Giles sold his own restaurants two years ago after 17 years in the business, in part because he wanted to retire, but he said the decision was also prompted by the difficulties he and other franchise owners faced in the past five to 10 years, during which he said the pizza chain has declined from its heyday.
“The pain has been extremely high in the Midwest, and those states outside of the Northwest,” he said.
Giles did voice a note of concern about the amount of money MTY will need to borrow to pay for the acquisition, which he said could put financial stress on the combined business entity.
Magana said the merger made sense for both companies, and described it as a good deal for MTY that would help it break into the U.S. pizza market. The purchase price per share is likely high enough to ensure the merger goes through, he added.
“It’s high enough above where the stock closed (on Wednesday) that they should win over enough of the shareholders to close the deal,” he said.
There are also potential benefits for Papa Murphy’s and its franchisees, he said.
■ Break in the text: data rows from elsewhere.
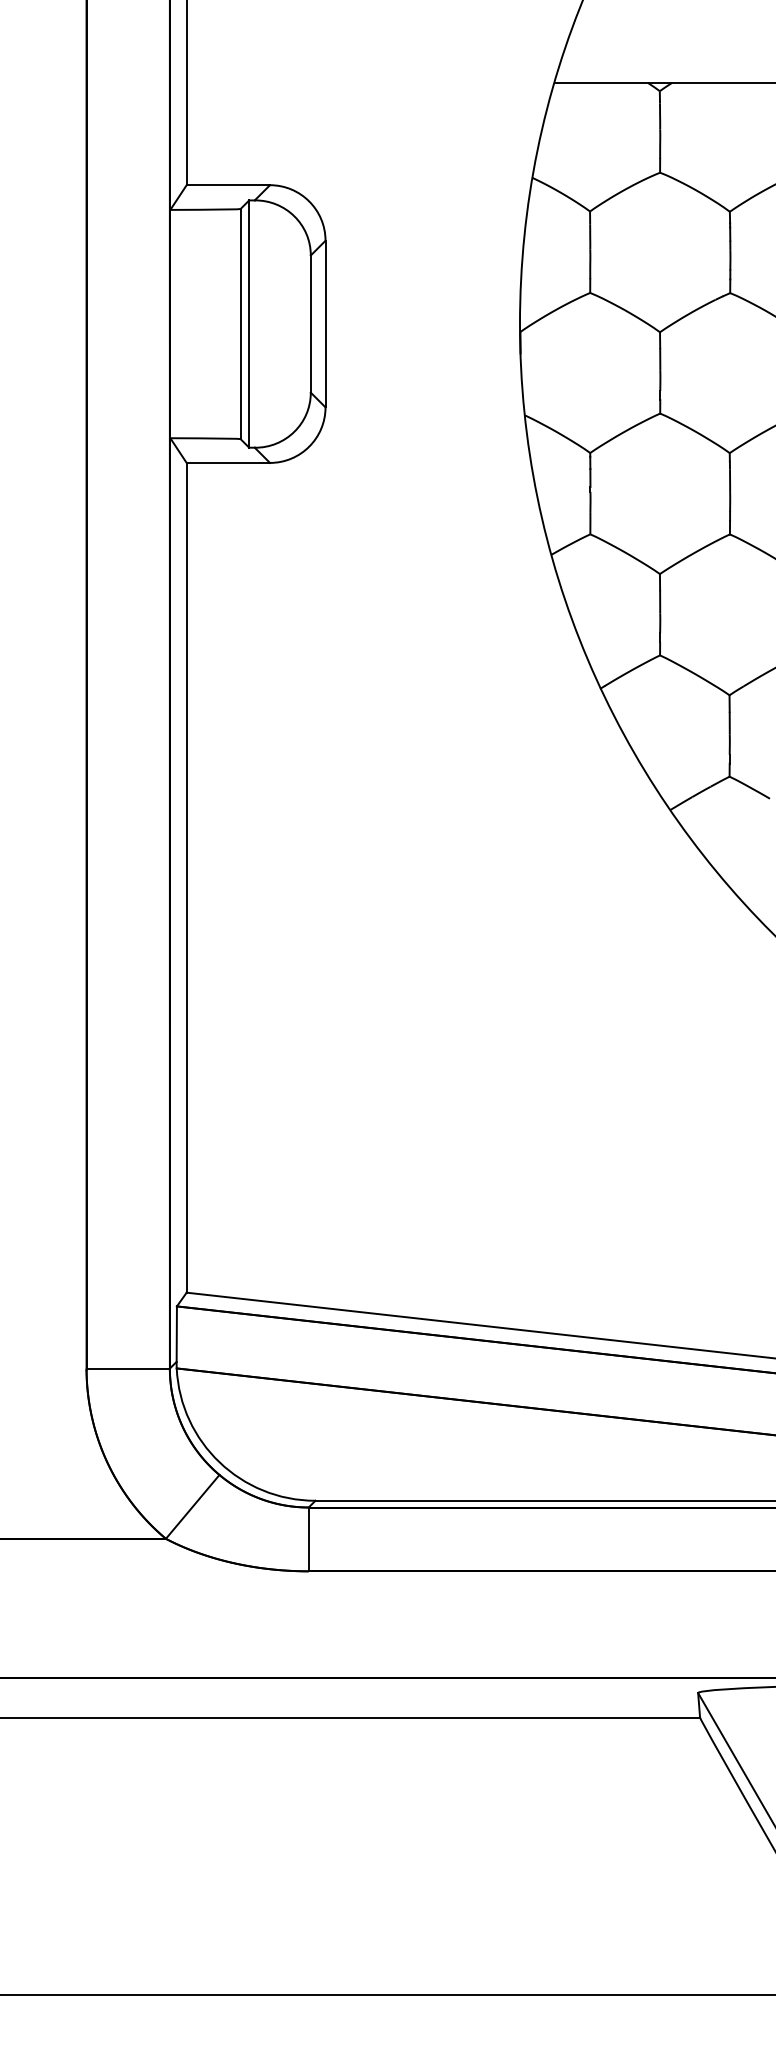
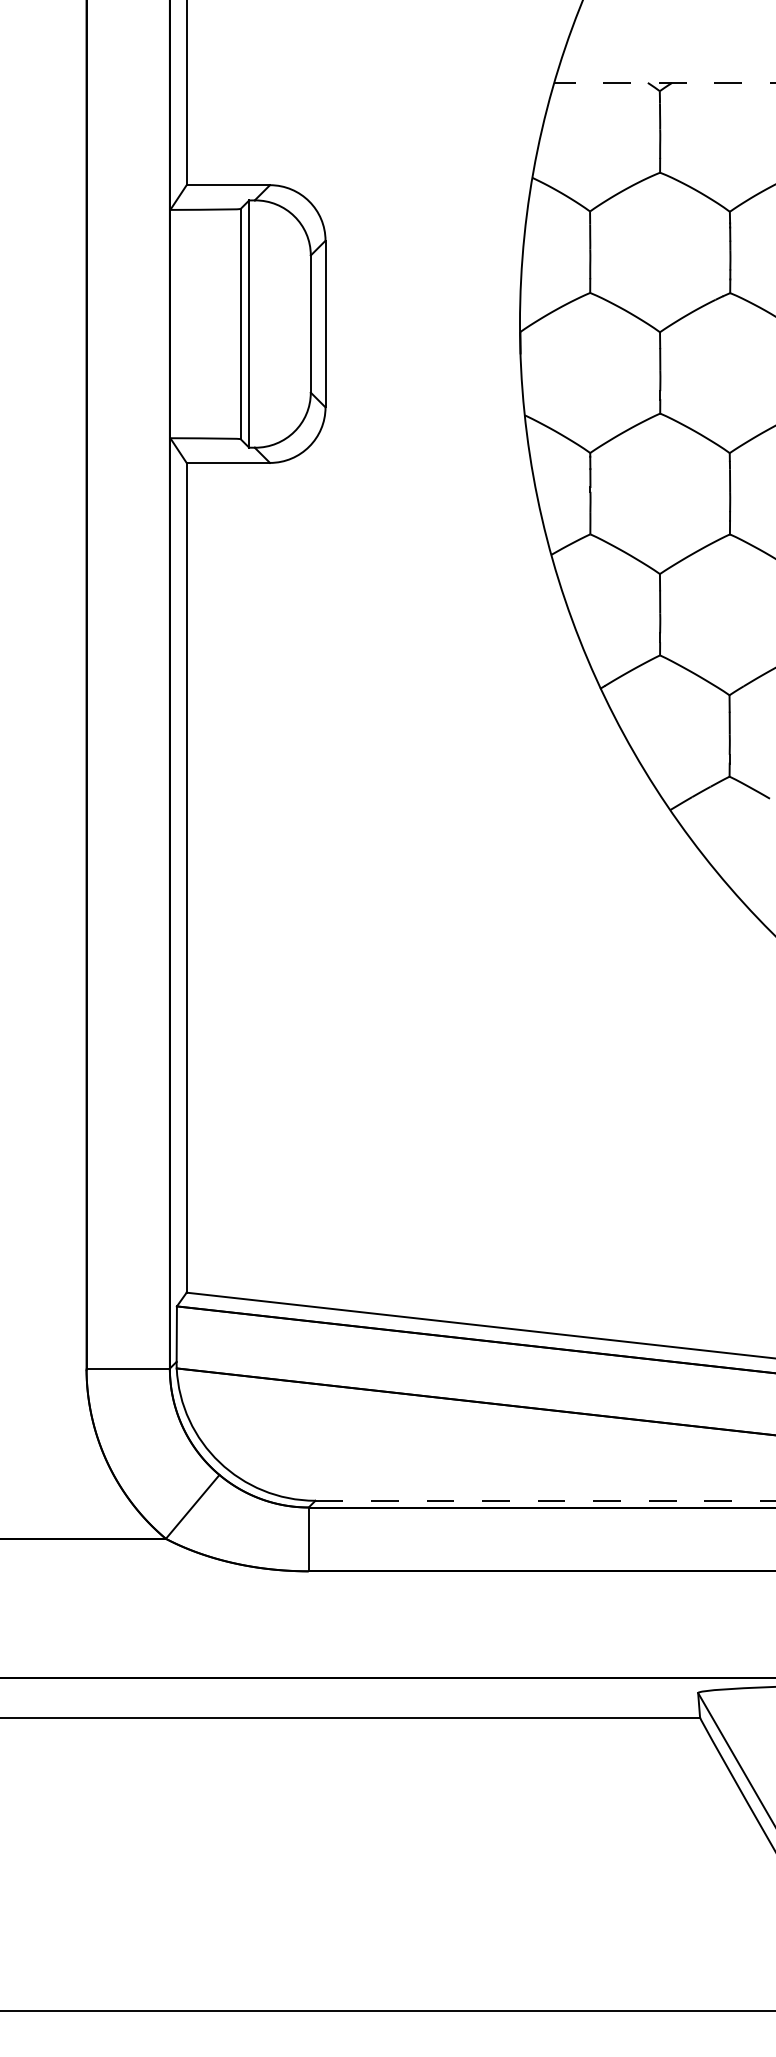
line at (665, 82): solid -> dashed
line at (545, 1500): solid -> dashed
line at (387, 1995) position: (387, 1995) -> (387, 2011)
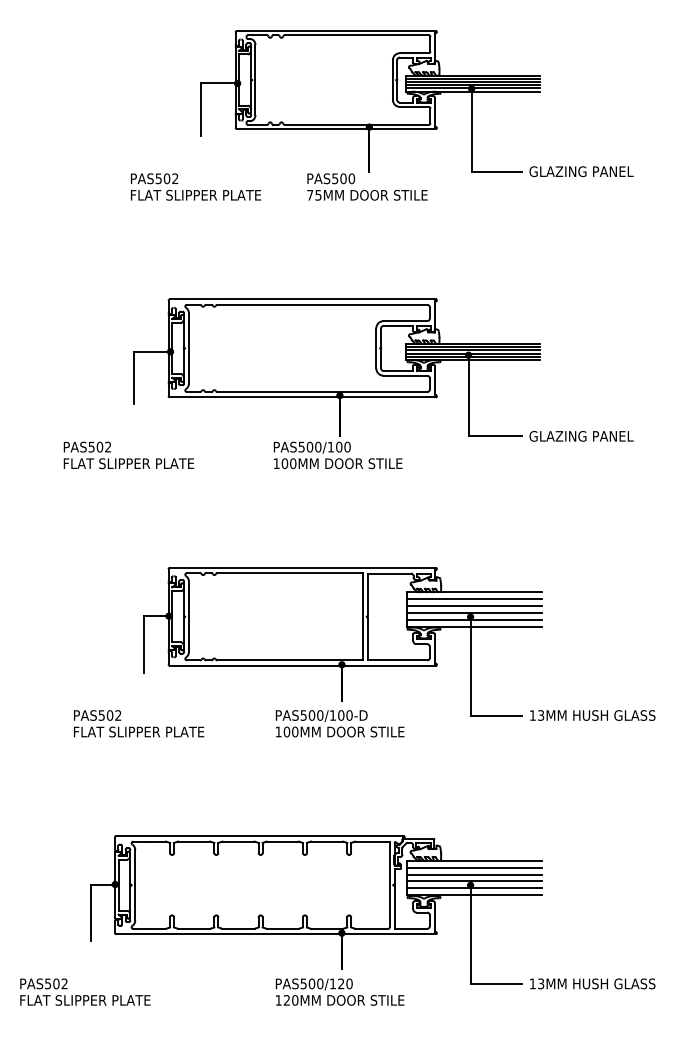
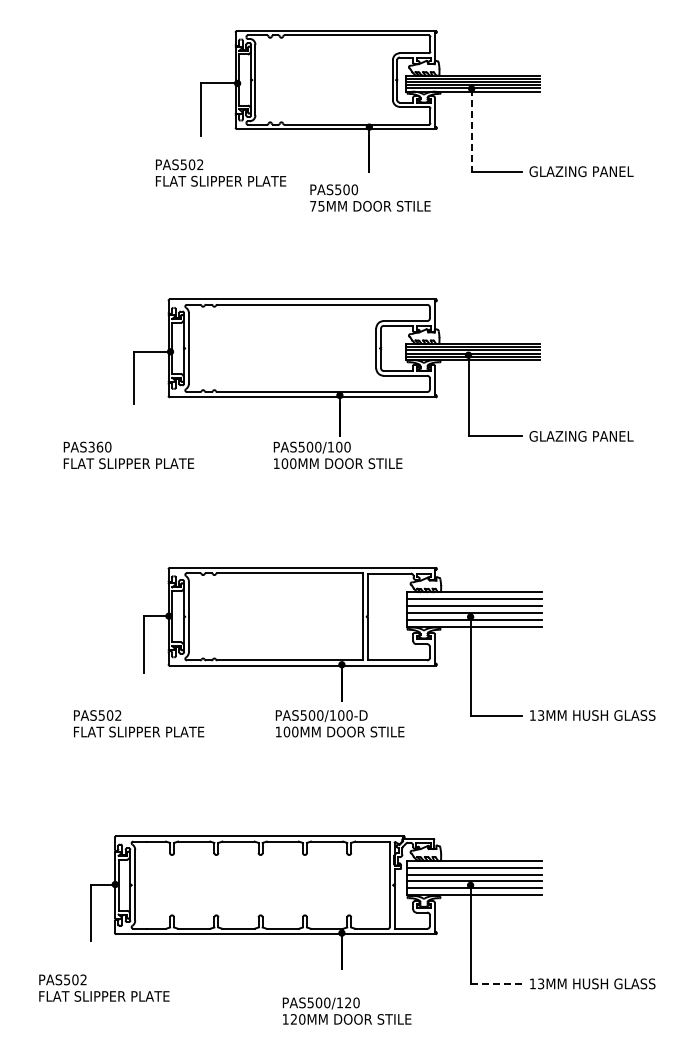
line at (471, 130): solid -> dashed
text at (196, 186) position: (196, 186) -> (221, 172)
text at (367, 186) position: (367, 186) -> (370, 197)
text at (99, 446): PAS502 -> PAS360
line at (496, 983): solid -> dashed
text at (85, 991) position: (85, 991) -> (104, 987)
text at (339, 991) position: (339, 991) -> (346, 1010)
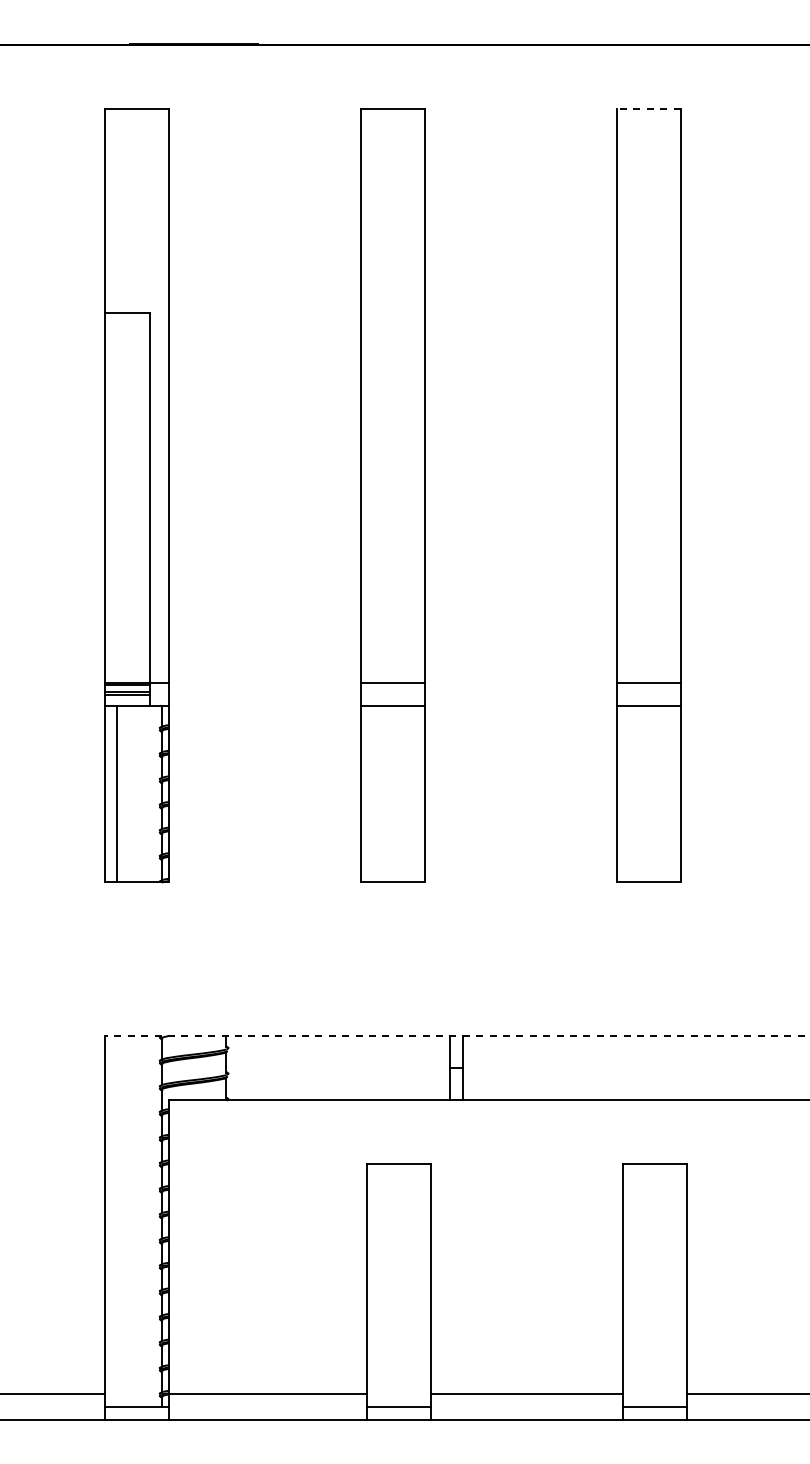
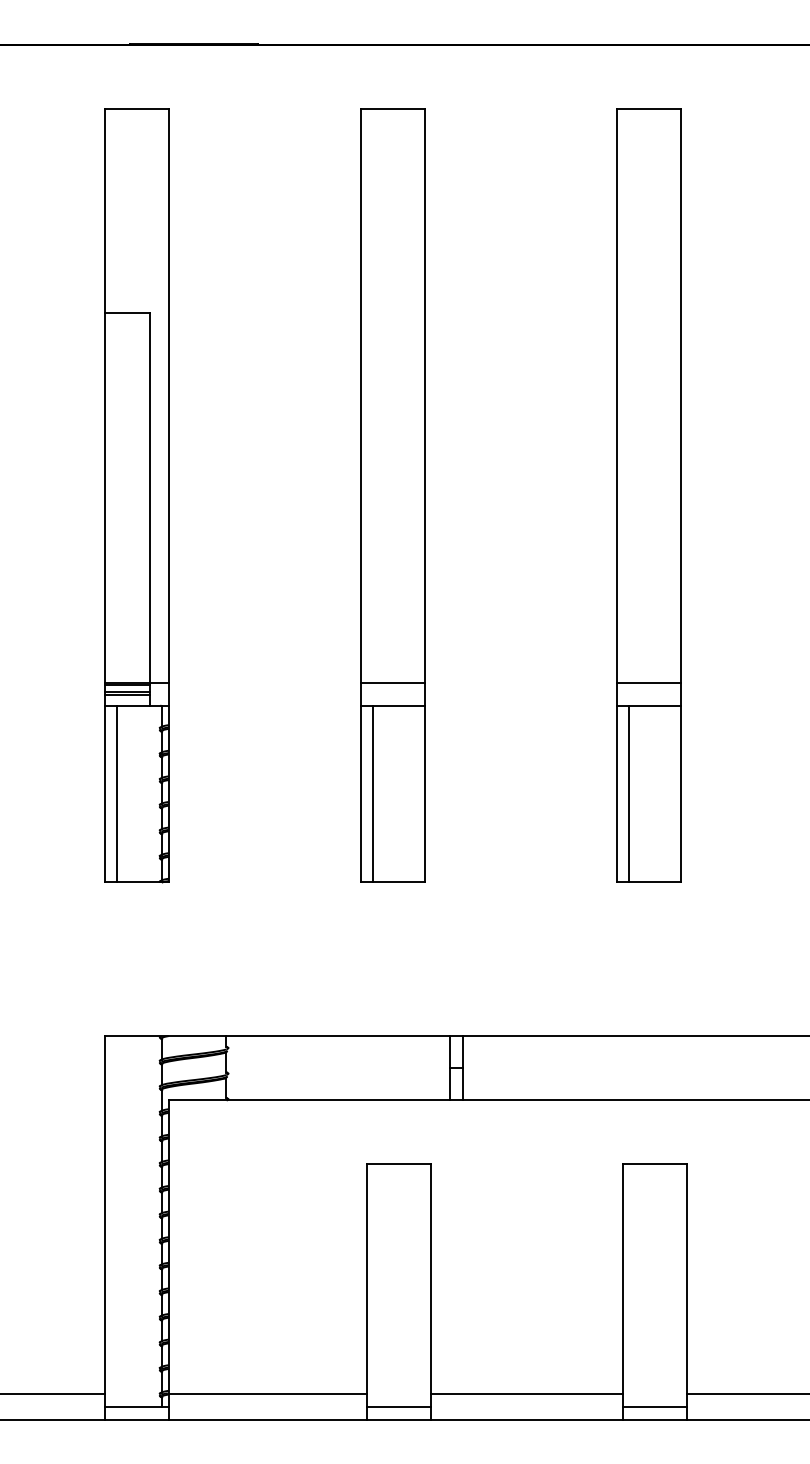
line at (648, 109): dashed -> solid
line at (373, 793): none -> present
line at (629, 793): none -> present
line at (456, 1036): dashed -> solid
The combined entity would be able to find cost savings due to operating as one public company rather than two, and Papa Murphy’s would likely benefit from MTY’s added clout when negotiating with suppliers for prices on raw ingredients.
Analyst Colin Kelly, speaking on behalf of Spokane-based Signia Capital Management, which is Papa Murphy’s third-largest shareholder, said the firm believes Papa Murphy’s has been taking the right steps to position itself for future growth. He said the brand can continue to expand under MTY once same-store sales are stabilized.
“We believe that the average franchise owner is likely to see MTY be even more aggressive on growth initiatives such as online, mobile, and delivery,” Kelly said. “Papa Murphy’s has lagged its competitors in those areas, so those investments should ultimately be beneficial to franchise owners.”